Director: Nelson Venkatesan

Cast: S J Suryah, Priya Bhavani Shankar, Karunakaran

Picture this scene- we first see the legs..then the hands..then, as the rousing background score builds up the ‘mass’, we see the torso..and finally the reveal..we see the face! This could put any hero introduction scene to shame and well, there’s a twist here in ‘Monster’, directed by Nelson Venkatesan (of Oru Naal Koothu fame). This introduction scene, drawing raucous cheers from the audience, is for the villain..and it’s also a rat..a ‘Monster’ of a rat!
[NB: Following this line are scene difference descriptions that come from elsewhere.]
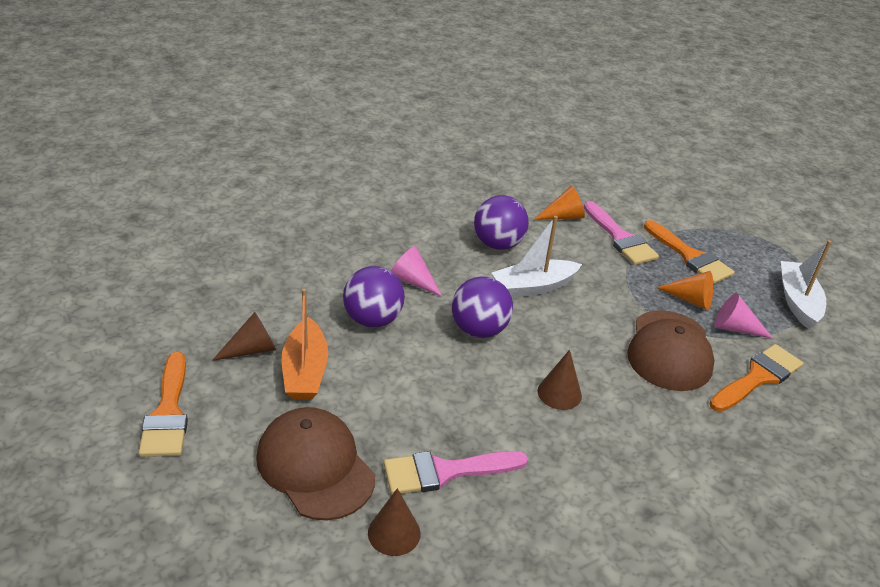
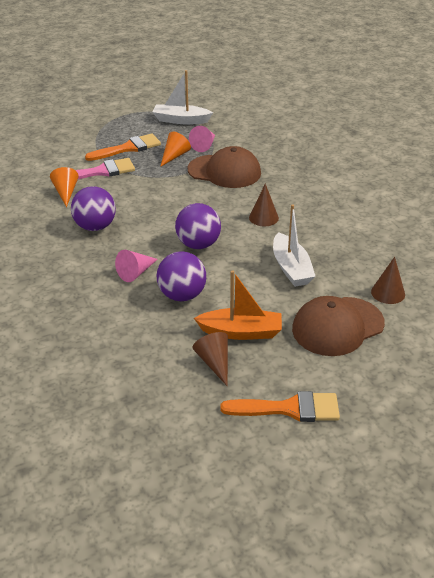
camera: 80 degrees left, 0 degrees up
(445, 472) = (336, 269): pink brush -> none
(533, 287) = (152, 216): white boat -> white boat (291, 268)
(758, 377) = (249, 146): orange brush -> none

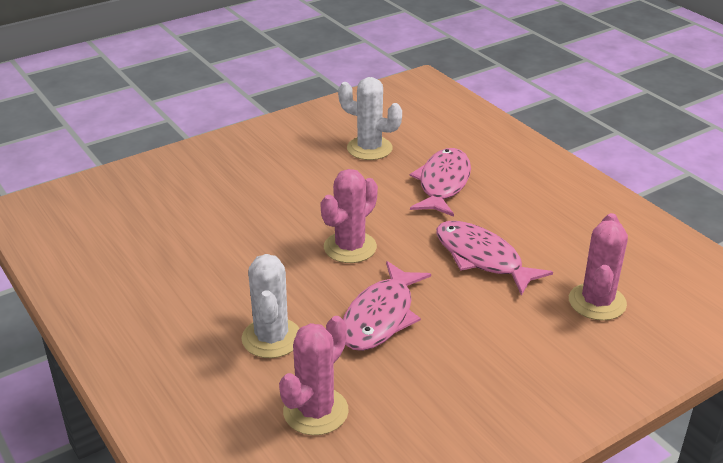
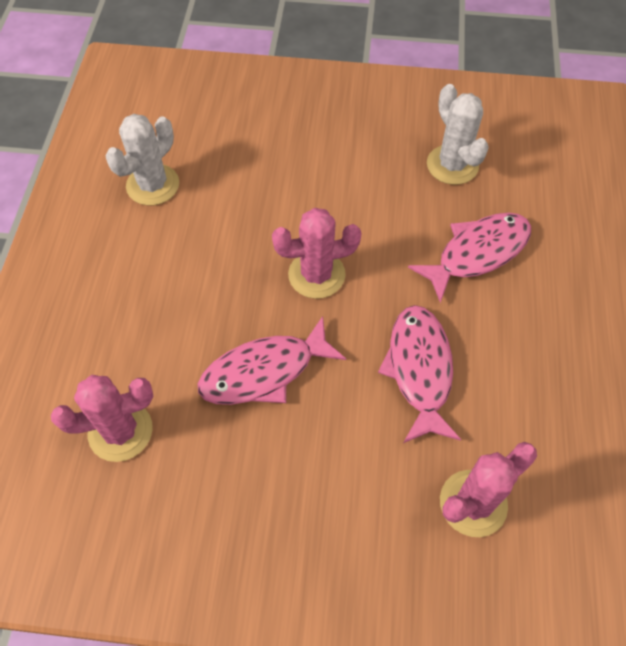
camera: 40 degrees right, 25 degrees up
(271, 338) = (161, 330): white cactus -> white cactus (153, 185)

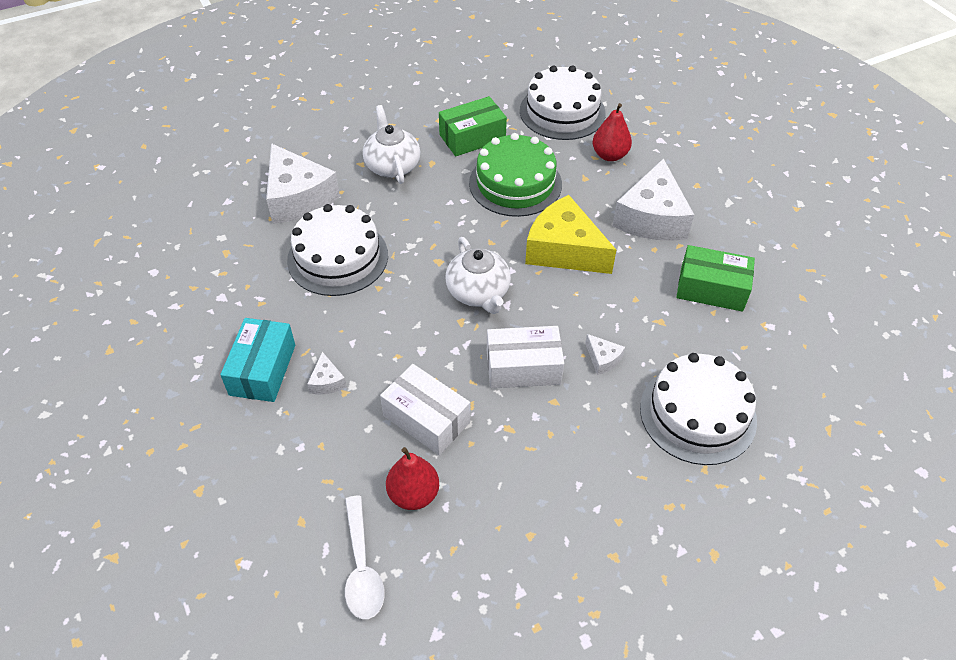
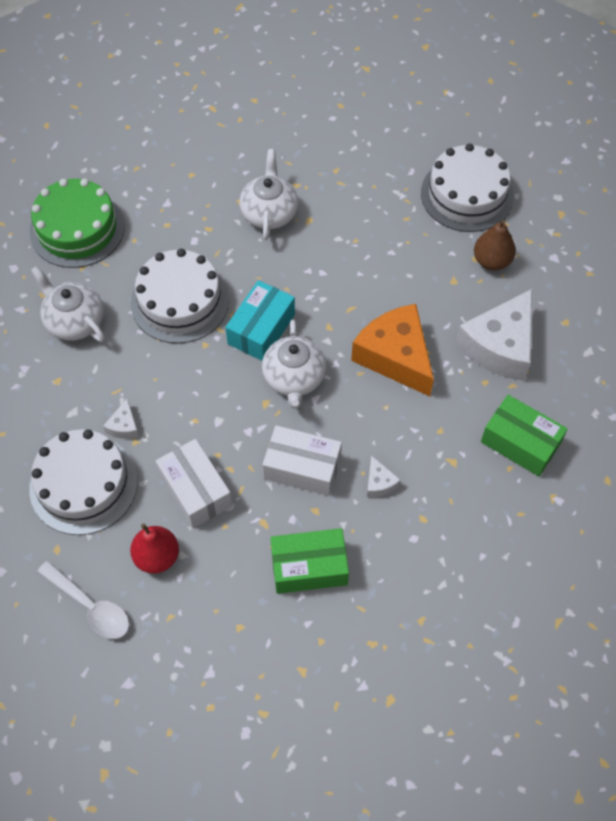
camera: 20 degrees right, 10 degrees up
(236, 301) = (74, 321): none -> white teapot
(263, 370) = (74, 397): turquoise box -> turquoise box (261, 329)
(298, 197) = (167, 224): white cheese -> none
(362, 567) = (90, 606): white spoon -> white spoon turned 60 degrees counterclockwise
(472, 137) = (361, 201): green box -> green box (309, 567)
(515, 183) = (381, 267): green cake -> green cake (77, 229)
(564, 250) = (395, 357): yellow cheese -> orange cheese
(609, 155) = (491, 261): red pear -> brown pear
(697, 414) = (441, 566): white cake -> white cake (83, 484)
Anjanam Azhagiyapillai, (the terrific SJ Suryah), an EB engineer struggling to find a bride, decides to buy a house to boost his chances of an ‘arranged’ marriage. And what could go so wrong here that his life would become living hell? Is the house haunted, perhaps? No, worse apparently..it’s infested by an absolute brat of a rat! It will gnaw at wires, knock down utensils and even chew up 6 lakh rupee sofa sets and set them on fire..which before you wonder, Anjanam had bought as a surprise gift for fiancée Mekala (the delightful Priya Bhavani Shankar)..love is blind, definitely! As with any good script, the protagonists celebrate a false win right at mid-point. Brought up under the influence of religious preaching that discourages harming even an insect, Anjanam decides to let the rat live after catching it. And boy, what a blunder that turns out to be! Remember the scene from Enthiran where the robot rises from the ashes of the Perungudi dump? Replace 2.0 with our ‘Monster’ rat and we slip into a rip-roaring interval block here! This is where another sub plot starts gathering steam too- that of a diamond smuggler and a missing diamond. All this adds to the chaos and with his big wedding day fast approaching, Anjanam is quite rattled (had to slip this pun in somewhere)!

Nelson Venkatesan has retained his core team from Oru Naal Koothu and they have all delivered splendidly. Justin Prabhakaran’s score is rollicking and Gokul Benoy’s cinematography is brilliant, especially in the scenes that are shown from the point of view of the rat. I feared that the film would drag a bit towards the end, consumed a little too much by some sub-plots, but thankfully, the director just about manages to steer the story towards a splendid, heart-warming finale. This film is probably the missing diamond from Kollywood we’ve all been searching for this year!